- **REQUIREMENT**
Your task is to output all the records below, word for word.
SOURCE DATA Start Marker
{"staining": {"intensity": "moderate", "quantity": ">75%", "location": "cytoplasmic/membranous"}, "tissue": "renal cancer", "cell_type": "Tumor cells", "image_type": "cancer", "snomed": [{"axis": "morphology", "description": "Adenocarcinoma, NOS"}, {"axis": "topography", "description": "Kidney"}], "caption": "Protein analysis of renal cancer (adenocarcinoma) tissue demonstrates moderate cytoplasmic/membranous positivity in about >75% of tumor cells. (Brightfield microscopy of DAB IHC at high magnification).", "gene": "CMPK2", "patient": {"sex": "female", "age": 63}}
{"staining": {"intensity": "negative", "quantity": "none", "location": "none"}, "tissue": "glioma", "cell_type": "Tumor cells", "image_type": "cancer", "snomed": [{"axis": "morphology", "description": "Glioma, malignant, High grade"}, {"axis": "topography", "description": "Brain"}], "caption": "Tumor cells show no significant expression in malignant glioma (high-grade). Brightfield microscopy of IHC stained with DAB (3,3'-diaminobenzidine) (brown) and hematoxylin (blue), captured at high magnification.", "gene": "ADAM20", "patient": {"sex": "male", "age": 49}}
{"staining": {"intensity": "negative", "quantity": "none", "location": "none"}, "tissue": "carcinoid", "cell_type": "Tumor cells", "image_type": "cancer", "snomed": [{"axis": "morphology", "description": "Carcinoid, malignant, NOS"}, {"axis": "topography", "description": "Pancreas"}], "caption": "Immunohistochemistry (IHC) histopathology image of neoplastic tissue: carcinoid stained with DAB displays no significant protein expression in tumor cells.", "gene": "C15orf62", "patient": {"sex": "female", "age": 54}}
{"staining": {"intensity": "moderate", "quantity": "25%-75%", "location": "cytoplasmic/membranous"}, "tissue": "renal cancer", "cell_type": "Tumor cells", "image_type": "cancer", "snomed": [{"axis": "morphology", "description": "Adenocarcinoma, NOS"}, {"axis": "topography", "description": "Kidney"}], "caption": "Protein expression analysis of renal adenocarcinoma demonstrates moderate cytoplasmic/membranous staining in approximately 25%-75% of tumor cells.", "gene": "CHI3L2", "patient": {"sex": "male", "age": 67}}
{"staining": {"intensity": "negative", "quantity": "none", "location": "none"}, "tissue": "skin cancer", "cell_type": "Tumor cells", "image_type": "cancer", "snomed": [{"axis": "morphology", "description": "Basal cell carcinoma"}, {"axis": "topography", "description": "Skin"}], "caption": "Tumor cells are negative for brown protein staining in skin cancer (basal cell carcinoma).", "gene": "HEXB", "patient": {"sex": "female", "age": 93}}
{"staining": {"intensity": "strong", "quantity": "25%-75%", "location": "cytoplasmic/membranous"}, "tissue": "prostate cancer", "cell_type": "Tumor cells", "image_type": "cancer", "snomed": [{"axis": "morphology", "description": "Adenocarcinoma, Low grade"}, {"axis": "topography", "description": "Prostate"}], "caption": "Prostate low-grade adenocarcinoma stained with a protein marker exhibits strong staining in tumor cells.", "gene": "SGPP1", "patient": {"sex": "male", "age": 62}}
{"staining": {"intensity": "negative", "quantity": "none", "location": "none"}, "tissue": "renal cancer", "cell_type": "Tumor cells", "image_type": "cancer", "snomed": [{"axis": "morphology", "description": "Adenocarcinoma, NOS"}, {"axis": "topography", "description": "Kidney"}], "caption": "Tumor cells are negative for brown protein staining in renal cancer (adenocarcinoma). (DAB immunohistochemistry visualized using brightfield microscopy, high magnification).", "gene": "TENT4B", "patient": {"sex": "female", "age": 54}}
SOURCE DATA End Marker
- **SOLUTION TO THIS TASK**
{"staining": {"intensity": "moderate", "quantity": ">75%", "location": "cytoplasmic/membranous"}, "tissue": "renal cancer", "cell_type": "Tumor cells", "image_type": "cancer", "snomed": [{"axis": "morphology", "description": "Adenocarcinoma, NOS"}, {"axis": "topography", "description": "Kidney"}], "caption": "Protein analysis of renal cancer (adenocarcinoma) tissue demonstrates moderate cytoplasmic/membranous positivity in about >75% of tumor cells. (Brightfield microscopy of DAB IHC at high magnification).", "gene": "CMPK2", "patient": {"sex": "female", "age": 63}}
{"staining": {"intensity": "negative", "quantity": "none", "location": "none"}, "tissue": "glioma", "cell_type": "Tumor cells", "image_type": "cancer", "snomed": [{"axis": "morphology", "description": "Glioma, malignant, High grade"}, {"axis": "topography", "description": "Brain"}], "caption": "Tumor cells show no significant expression in malignant glioma (high-grade). Brightfield microscopy of IHC stained with DAB (3,3'-diaminobenzidine) (brown) and hematoxylin (blue), captured at high magnification.", "gene": "ADAM20", "patient": {"sex": "male", "age": 49}}
{"staining": {"intensity": "negative", "quantity": "none", "location": "none"}, "tissue": "carcinoid", "cell_type": "Tumor cells", "image_type": "cancer", "snomed": [{"axis": "morphology", "description": "Carcinoid, malignant, NOS"}, {"axis": "topography", "description": "Pancreas"}], "caption": "Immunohistochemistry (IHC) histopathology image of neoplastic tissue: carcinoid stained with DAB displays no significant protein expression in tumor cells.", "gene": "C15orf62", "patient": {"sex": "female", "age": 54}}
{"staining": {"intensity": "moderate", "quantity": "25%-75%", "location": "cytoplasmic/membranous"}, "tissue": "renal cancer", "cell_type": "Tumor cells", "image_type": "cancer", "snomed": [{"axis": "morphology", "description": "Adenocarcinoma, NOS"}, {"axis": "topography", "description": "Kidney"}], "caption": "Protein expression analysis of renal adenocarcinoma demonstrates moderate cytoplasmic/membranous staining in approximately 25%-75% of tumor cells.", "gene": "CHI3L2", "patient": {"sex": "male", "age": 67}}
{"staining": {"intensity": "negative", "quantity": "none", "location": "none"}, "tissue": "skin cancer", "cell_type": "Tumor cells", "image_type": "cancer", "snomed": [{"axis": "morphology", "description": "Basal cell carcinoma"}, {"axis": "topography", "description": "Skin"}], "caption": "Tumor cells are negative for brown protein staining in skin cancer (basal cell carcinoma).", "gene": "HEXB", "patient": {"sex": "female", "age": 93}}
{"staining": {"intensity": "strong", "quantity": "25%-75%", "location": "cytoplasmic/membranous"}, "tissue": "prostate cancer", "cell_type": "Tumor cells", "image_type": "cancer", "snomed": [{"axis": "morphology", "description": "Adenocarcinoma, Low grade"}, {"axis": "topography", "description": "Prostate"}], "caption": "Prostate low-grade adenocarcinoma stained with a protein marker exhibits strong staining in tumor cells.", "gene": "SGPP1", "patient": {"sex": "male", "age": 62}}
{"staining": {"intensity": "negative", "quantity": "none", "location": "none"}, "tissue": "renal cancer", "cell_type": "Tumor cells", "image_type": "cancer", "snomed": [{"axis": "morphology", "description": "Adenocarcinoma, NOS"}, {"axis": "topography", "description": "Kidney"}], "caption": "Tumor cells are negative for brown protein staining in renal cancer (adenocarcinoma). (DAB immunohistochemistry visualized using brightfield microscopy, high magnification).", "gene": "TENT4B", "patient": {"sex": "female", "age": 54}}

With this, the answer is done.